SpidaMama · 08/12/2022 19:15

This sounds mad to me. My son is 18 in a few days and I wouldn't dream of this. Maybe he is immature but I don't know. It seems alot. I really feel for her :(

Alaimo · 08/12/2022 19:16

Is she in Canmore/Banff/Lake Louise by any chance? If she's in that region she should be able to find hostel accommodation. There's a lovely hostel in Canmore (I stayed there earlier this year) which has beds for about $40/night. Book it for a week, hand out CVs wherever she can in Canmore & Banff, and if that doesn't lead to anytime she can still come home.

EmilioSoup · 08/12/2022 19:17

@Testina.

I absolutely agree she is best off coming home, I’m worried sick.

I believe her that she’s not had adequate feedback or warning, she’s absolutely shellshocked.

OP posts:
Mummieslncorporated · 08/12/2022 19:20

I'm not convinced she is best coming home. Surely that will knock her confidence far more than if she figures something out and makes it work?

Workaway is a great option.

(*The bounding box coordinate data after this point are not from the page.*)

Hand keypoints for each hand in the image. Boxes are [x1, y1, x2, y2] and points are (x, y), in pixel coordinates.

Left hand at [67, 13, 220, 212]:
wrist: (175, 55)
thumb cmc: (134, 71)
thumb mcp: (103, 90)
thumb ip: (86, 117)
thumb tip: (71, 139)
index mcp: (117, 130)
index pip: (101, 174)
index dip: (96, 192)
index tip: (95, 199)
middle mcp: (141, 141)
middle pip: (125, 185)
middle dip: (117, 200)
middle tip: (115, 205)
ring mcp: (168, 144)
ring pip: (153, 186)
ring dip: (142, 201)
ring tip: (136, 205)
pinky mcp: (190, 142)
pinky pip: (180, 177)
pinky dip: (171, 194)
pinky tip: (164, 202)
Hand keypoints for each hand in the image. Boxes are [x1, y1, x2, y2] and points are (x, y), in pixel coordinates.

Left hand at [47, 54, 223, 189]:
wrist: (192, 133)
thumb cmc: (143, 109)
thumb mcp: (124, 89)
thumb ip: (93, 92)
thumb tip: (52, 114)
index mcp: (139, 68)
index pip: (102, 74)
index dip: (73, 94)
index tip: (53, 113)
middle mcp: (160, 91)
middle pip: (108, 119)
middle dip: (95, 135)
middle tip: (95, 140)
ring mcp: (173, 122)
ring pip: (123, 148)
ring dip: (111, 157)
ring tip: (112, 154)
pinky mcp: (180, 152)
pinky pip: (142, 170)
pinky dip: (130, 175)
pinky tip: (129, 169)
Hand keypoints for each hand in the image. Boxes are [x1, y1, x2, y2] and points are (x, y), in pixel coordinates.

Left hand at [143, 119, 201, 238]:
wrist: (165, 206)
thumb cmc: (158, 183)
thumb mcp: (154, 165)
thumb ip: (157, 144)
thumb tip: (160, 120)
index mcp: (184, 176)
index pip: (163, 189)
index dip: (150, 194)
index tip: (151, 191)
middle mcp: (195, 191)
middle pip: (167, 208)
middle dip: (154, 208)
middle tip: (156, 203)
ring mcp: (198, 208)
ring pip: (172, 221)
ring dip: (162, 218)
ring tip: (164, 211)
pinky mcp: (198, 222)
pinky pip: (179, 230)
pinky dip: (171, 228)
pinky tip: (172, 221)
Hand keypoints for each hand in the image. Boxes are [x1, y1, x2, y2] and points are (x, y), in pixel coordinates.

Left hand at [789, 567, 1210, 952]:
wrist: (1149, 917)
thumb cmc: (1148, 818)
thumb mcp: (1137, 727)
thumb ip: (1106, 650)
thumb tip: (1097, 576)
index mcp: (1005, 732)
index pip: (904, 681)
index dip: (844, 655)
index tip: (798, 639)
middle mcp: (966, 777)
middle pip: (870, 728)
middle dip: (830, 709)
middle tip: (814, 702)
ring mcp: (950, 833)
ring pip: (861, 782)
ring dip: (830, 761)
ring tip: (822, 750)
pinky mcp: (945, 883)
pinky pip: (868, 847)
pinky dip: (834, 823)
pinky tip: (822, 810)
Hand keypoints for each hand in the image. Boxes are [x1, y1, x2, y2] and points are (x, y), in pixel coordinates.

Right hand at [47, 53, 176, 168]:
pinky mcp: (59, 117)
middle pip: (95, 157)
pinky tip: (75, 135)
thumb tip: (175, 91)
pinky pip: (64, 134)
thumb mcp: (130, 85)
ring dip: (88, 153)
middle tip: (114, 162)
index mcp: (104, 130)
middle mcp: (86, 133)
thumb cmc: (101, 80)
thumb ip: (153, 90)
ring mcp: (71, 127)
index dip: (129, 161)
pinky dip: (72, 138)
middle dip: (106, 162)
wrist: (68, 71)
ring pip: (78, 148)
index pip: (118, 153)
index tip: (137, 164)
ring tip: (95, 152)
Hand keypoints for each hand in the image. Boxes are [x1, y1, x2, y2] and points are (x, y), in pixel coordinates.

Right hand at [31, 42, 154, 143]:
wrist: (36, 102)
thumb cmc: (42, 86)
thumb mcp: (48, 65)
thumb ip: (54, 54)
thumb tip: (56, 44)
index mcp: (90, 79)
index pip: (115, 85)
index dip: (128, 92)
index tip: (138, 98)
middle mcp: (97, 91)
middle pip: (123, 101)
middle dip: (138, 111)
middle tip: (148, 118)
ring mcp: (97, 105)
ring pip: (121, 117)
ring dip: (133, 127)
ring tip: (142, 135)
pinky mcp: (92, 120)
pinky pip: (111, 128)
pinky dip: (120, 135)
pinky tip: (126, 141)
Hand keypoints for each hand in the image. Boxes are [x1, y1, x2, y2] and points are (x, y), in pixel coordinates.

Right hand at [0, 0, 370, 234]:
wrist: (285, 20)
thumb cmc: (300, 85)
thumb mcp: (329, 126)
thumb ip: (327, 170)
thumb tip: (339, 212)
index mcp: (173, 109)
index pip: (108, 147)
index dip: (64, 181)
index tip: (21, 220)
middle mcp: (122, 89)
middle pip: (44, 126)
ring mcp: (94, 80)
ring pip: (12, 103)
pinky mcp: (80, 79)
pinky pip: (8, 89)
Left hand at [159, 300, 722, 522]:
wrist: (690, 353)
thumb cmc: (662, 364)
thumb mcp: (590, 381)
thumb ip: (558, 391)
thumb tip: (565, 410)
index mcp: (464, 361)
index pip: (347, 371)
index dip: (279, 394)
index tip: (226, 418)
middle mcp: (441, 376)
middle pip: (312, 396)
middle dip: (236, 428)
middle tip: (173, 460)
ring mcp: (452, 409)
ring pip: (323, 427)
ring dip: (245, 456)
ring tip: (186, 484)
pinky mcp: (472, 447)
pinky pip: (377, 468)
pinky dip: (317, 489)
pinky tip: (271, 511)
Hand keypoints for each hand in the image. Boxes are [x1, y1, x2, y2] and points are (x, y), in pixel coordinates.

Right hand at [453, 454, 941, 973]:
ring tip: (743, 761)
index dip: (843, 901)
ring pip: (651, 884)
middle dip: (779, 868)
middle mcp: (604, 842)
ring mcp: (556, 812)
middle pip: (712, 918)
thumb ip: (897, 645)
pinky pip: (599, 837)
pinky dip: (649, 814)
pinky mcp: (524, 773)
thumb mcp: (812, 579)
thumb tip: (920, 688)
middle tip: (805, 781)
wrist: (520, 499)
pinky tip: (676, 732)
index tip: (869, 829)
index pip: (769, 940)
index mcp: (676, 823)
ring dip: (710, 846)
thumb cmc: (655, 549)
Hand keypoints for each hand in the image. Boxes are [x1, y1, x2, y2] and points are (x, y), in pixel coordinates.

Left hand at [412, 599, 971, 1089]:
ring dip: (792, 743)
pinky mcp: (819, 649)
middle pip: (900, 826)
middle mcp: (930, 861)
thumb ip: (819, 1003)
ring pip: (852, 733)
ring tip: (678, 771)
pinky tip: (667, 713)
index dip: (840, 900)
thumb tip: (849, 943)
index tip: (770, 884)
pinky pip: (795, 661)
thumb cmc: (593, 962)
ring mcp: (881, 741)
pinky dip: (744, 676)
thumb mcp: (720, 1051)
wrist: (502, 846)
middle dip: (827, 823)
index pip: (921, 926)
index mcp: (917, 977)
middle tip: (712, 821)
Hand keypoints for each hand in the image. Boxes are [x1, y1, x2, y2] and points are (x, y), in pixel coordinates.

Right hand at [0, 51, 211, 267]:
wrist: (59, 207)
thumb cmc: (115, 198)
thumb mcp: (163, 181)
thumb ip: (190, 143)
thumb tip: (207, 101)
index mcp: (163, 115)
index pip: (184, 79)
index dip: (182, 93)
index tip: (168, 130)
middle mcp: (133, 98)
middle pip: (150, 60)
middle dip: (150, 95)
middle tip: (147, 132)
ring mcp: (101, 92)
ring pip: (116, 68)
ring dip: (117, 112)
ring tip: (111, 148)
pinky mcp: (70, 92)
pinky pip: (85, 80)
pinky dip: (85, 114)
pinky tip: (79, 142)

There's also a Facebook group called host a sister that might be able to come up with a short term solution for accommodation.

I hope you are giving her the information on here, so she can make a decision for herself at the right time, rather than being forced into coming home.

EmilioSoup · 08/12/2022 19:20

Even her supervisors are horrified at the way she’s been treated, but they have no say.

I just want her home to be honest, her being physically ill changes things I think. She can’t cope with the stress. I think she reason she ended up with “Long Flu” in the first place was because she picked it up just a week after travelling. She had a nightmare getting there with cancelled flights, 2 layovers, had to start work the next day after arriving still jetlagged etc etc. So her body was stressed

OP posts:
TheYearOfSmallThings · 08/12/2022 19:21

This sounds mad to me. My son is 18 in a few days and I wouldn't dream of this.

In fairness I was abroad working summers in hotels from when I was 17 and it was fine. However I always went with a group of friends, and if things had turned sour I would have headed home.

It sounds as if the OP's daughter has a lot going on and is not in great shape, so I think coming home and making a new plan would be wise.

EmilioSoup · 08/12/2022 19:22

In a way I understand it’ll be a really good character building experience if she stays and sticks it out. But also, I don’t know if it’s worth it for a sake of what was supposed to be a 6 month gap year opportunity living in the mountains and having fun. If she goes to Calgary, can only afford a seedy flatshare, and gets a horrible job and has no friends or support system it will be crap for her.